Task statement: Return, from the data that follows, each line that holds the word "right".

Information shown:
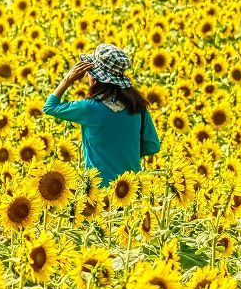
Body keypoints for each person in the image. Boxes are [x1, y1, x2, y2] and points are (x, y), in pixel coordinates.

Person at [42, 43, 161, 187]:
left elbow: (50, 107)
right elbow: (153, 146)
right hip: (130, 191)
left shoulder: (89, 108)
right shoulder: (137, 106)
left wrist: (68, 79)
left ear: (94, 77)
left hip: (98, 193)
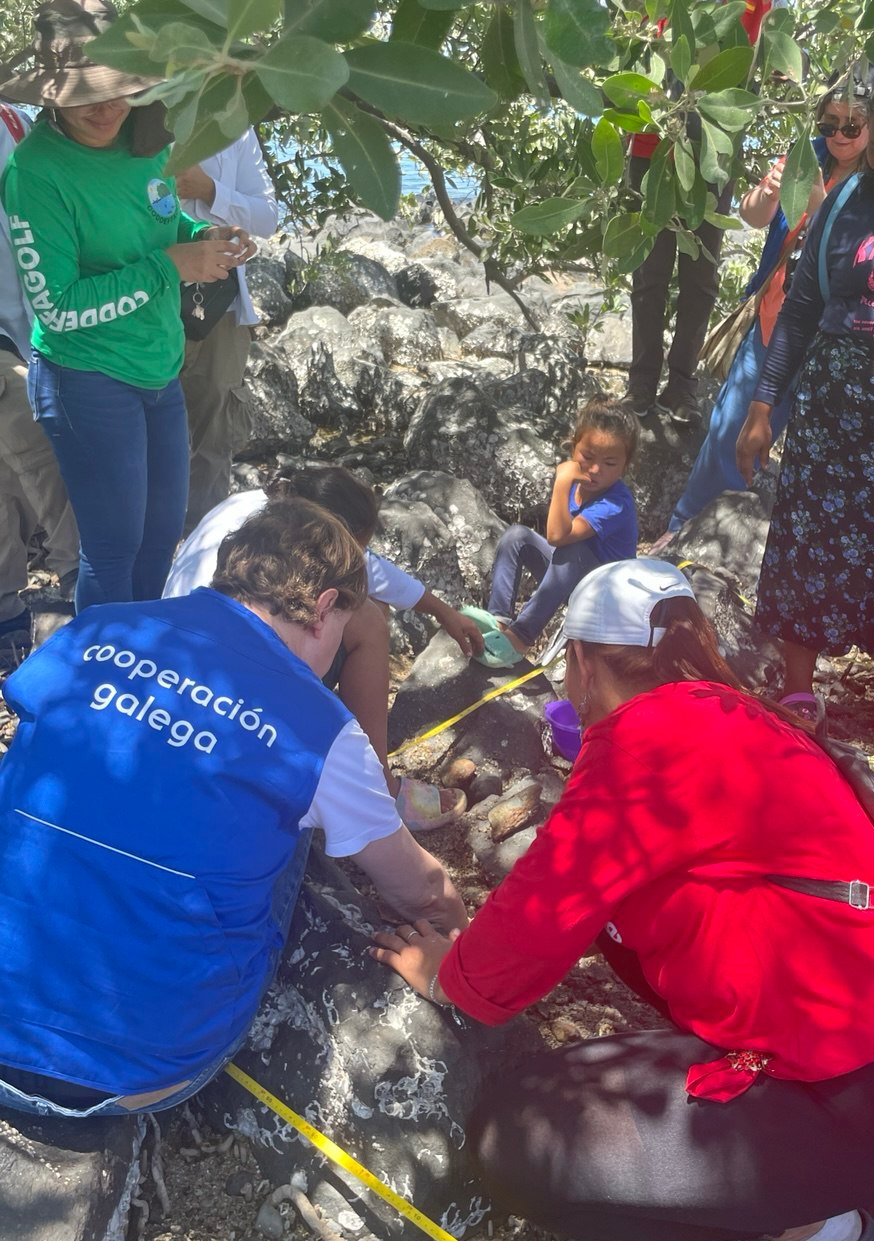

Result for this task:
right elbow: (153, 146)
right hip: (130, 191)
right shoulder: (137, 106)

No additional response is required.